A French interior ministry spokesman initially confirmed on Friday that a second man was being sought, based on information from Belgian security services.
"It's too early to say how or whether he was connected to what happened on the Champs Elysees," ministry spokesman Pierre-Henry Brandet said. "There are a certain number of leads to check. We are not ruling anything out."
A potential second suspect was identified as Youssouf El Osri in a document seen by Reuters. Belgian security officials had warned French counterparts before the attack that El Osri was a "very dangerous individual en route to France" aboard a high-speed train.
Mr Brandet later said a man with that name had turned himself in at a police station in Antwerp.
ISIS claimed responsibility for the shooting soon afterwards, in a statement identifying the attacker as "Abu Yousif al-Belgiki (the Belgian)".
El Osri's connection with either the downed assailant or the man named by ISIS remained unclear on Friday.
"We don't understand why Islamic State has identified the wrong person," said a police source. "What does seem clear is that Islamic State was planning something."
Observers had long feared an attack ahead of Sunday's election in France, following a string of atrocities by extremists since 2015 that have claimed over 230 lives.
The impact on the outcome of one of the most unpredictable contests in decades is unclear, but far-right leader Marine Le Pen and scandal-hit conservative Francois Fillon immediately cancelled their campaign events on Friday.
The shooting came two days after the arrest of two men in southern Marseille who allegedly possessed weapons and explosives and were suspected of preparing an attack to disrupt the campaign which concludes on Sunday.
French President Francois Hollande, again forced to address the nation after an attack, promised "absolute vigilance, particularly with regard to the electoral process" and paid tribute to the police.
Le Pen earlier welcomed security moving to the heart of the campaign Thursday as she took part in a prime-time interview show alongside 10 other presidential candidates.
"We are suffering the consequences of a laxity that has continued for years," she said shortly before the shooting, promising to take a hard line against extremists and anyone suspected of being an Islamist.
For weeks, centrist former banker Emmanuel Macron and Le Pen have been out in front but opinion polls now show there is a chance that any of four leading candidates could reach the second-round runoff on May 7.
As the first details of the Champs Elysees shooting filtered through, US President Donald Trump sent his condolences and said that "it looks like another terrorist attack.

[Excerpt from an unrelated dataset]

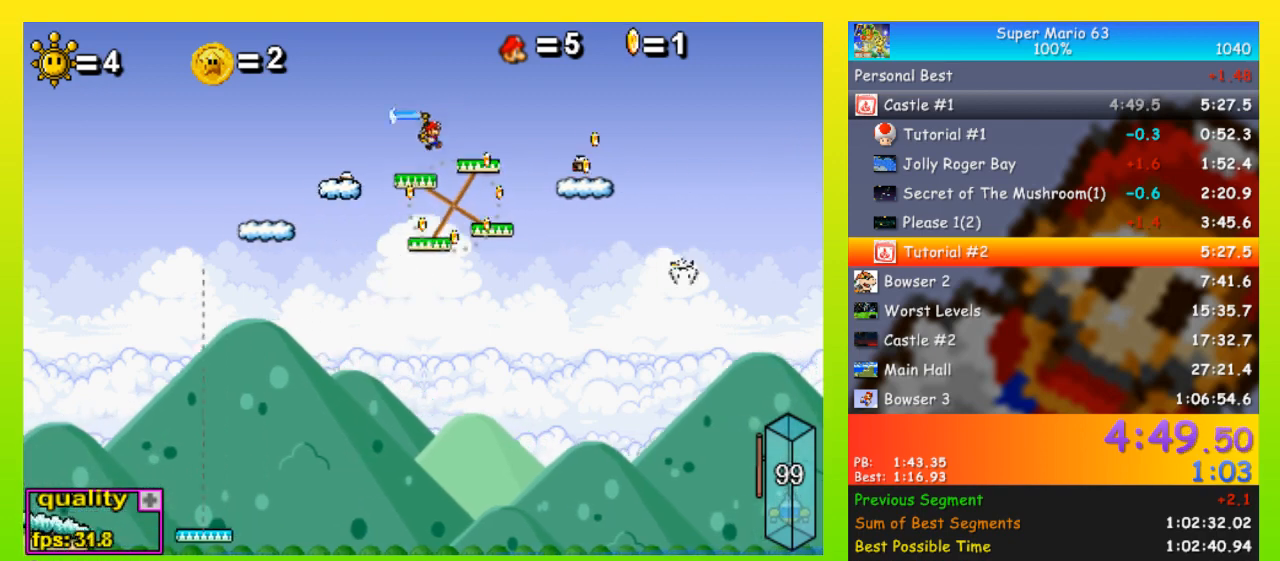
{"keys": ["right", "space", "up"], "events": []}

What can you say? It just never ends."
France is in a state of emergency and at its highest possible level of alert since the attacks that began in 2015.
The Charlie Hebdo magazine publisher was hit in January 2015, sites around Paris including the Bataclan concert hall were targeted in November the same year and a truck was deliberately driven through crowds at a fireworks display in Nice in July last year.
In between, there have been a series of smaller attacks, often aimed at security forces.
Thousands of troops and armed police have been deployed to guard tourist hotspots such as the Champs Elysees or other potential targets including government buildings and religious sites.
In February, a man armed with a machete in each hand attacked soldiers on patrol at Paris's Louvre Museum. The attacker, a 29-year-old Egyptian, was seriously injured.
And in March, a 39-year-old man was killed at Paris's Orly airport after attacking a soldier.